Cache line sizes differ between Power Architecture implementations. Therefore,
when issuing dcbz instructions to initialize memory contents, the
program needs to obtain the size of the cache line first, so it
can calculate how much memory it will be initializing for each dcbz
instruction.
One way to do that on AIX® is:
Listing 7. Identifying the cache line size
void dcbz(char *);
#pragma mc_func dcbz {"7c001fec"} /* dcbz, 0, r3 */
#pragma reg_killed_by dcbz
static UINT getCacheLineSize()
{
char buf[1024];
UINT i, ppcCacheLineSize;
memset(buf, 255, 1024);
dcbz(&buf[512]);
for (i = 0, ppcCacheLineSize = 0; i < 1024; i++)
if (buf[i] == 0) ppcCacheLineSize++;
return ppcCacheLineSize;
}
|
While the above code sample only works on AIX, it's easy enough to do the same thing on other operating systems. For instance, on Linux®, the call to the dcbz "function" can be replaced with this line:
__asm__ __volatile__("dcbz 0,%0" : /* no outputs */ : "r"

* _TO DO_
Name every local variable declared inside the getCacheLineSize function in the cache line size excerpt. The data after this point isn't needed.

* _STORED DATA_

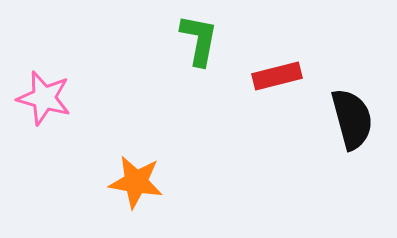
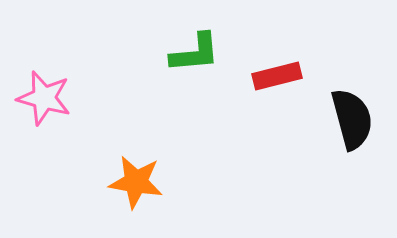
green L-shape: moved 4 px left, 13 px down; rotated 74 degrees clockwise
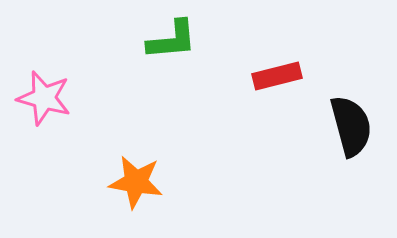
green L-shape: moved 23 px left, 13 px up
black semicircle: moved 1 px left, 7 px down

* _EXERCISE RESULT_
buf, i, ppcCacheLineSize